HAGERSTOWN - The number of trout destroyed by the Department of Natural Resources to curb the spread of whirling disease has risen to 136,300, the state's director of freshwater fisheries said Friday.

H. Robert Lunsford also said the state will stop rearing trout in water from the infected North Branch of the Potomac River pending discussions with the U.S. Army Corps of Engineers about prospects for disinfecting water flowing from the corps-controlled Jennings Randolph dam into a series of net pens.

About 17,000 trout currently in those net pens have tested negative for the fatal fish disease, Lunsford said. The fish will be tested a second time and then either be stocked in the river for sport fishing if they're clean or destroyed if they're infected, Lunsford said.

The DNR previously said it ordered 80,000 brown and rainbow trout destroyed after finding the parasite in January in the Mettiki and Bear Creek rearing stations in Garrett County. The agency has purchased replacements for about 60,000 of those fish, Lunsford said Friday.

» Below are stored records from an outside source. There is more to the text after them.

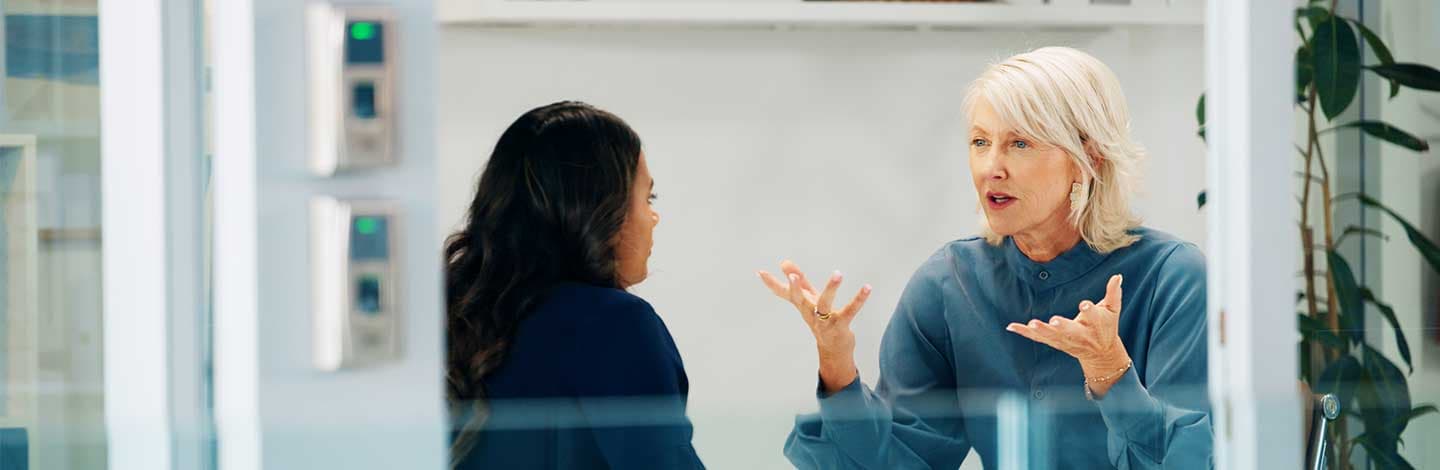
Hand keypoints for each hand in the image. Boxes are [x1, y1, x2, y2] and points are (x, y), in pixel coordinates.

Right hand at [758, 260, 871, 393]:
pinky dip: (859, 299)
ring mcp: (824, 321)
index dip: (771, 283)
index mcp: (802, 305)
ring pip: (825, 305)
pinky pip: (850, 311)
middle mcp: (810, 313)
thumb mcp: (809, 298)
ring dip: (831, 289)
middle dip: (796, 288)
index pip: (784, 293)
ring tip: (838, 273)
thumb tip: (784, 262)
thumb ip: (799, 280)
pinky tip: (867, 287)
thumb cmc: (820, 319)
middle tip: (793, 276)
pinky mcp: (840, 325)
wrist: (833, 349)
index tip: (760, 272)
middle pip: (800, 300)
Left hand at [1005, 274, 1131, 396]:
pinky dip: (1024, 333)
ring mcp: (1066, 340)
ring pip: (1052, 336)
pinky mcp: (1054, 342)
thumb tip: (1117, 276)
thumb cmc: (1106, 327)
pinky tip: (1011, 326)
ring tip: (1032, 324)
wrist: (1101, 354)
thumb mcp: (1113, 311)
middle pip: (1071, 331)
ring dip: (1041, 331)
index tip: (1084, 306)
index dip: (1090, 311)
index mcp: (1096, 324)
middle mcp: (1081, 334)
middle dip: (1063, 327)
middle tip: (1054, 322)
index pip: (1094, 316)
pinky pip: (1038, 338)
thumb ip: (1113, 293)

He said officials don't know how the Mettiki station was infected, but that workers unwittingly brought the disease to Bear Creek by transferring fish there from Mettiki on his orders.

Whirling disease is an infection caused by a microscopic parasite that causes trout to swim in circles until they die. Rainbow and cutthroat trout appear to be more susceptible than other trout species, according to the Whirling Disease Foundation.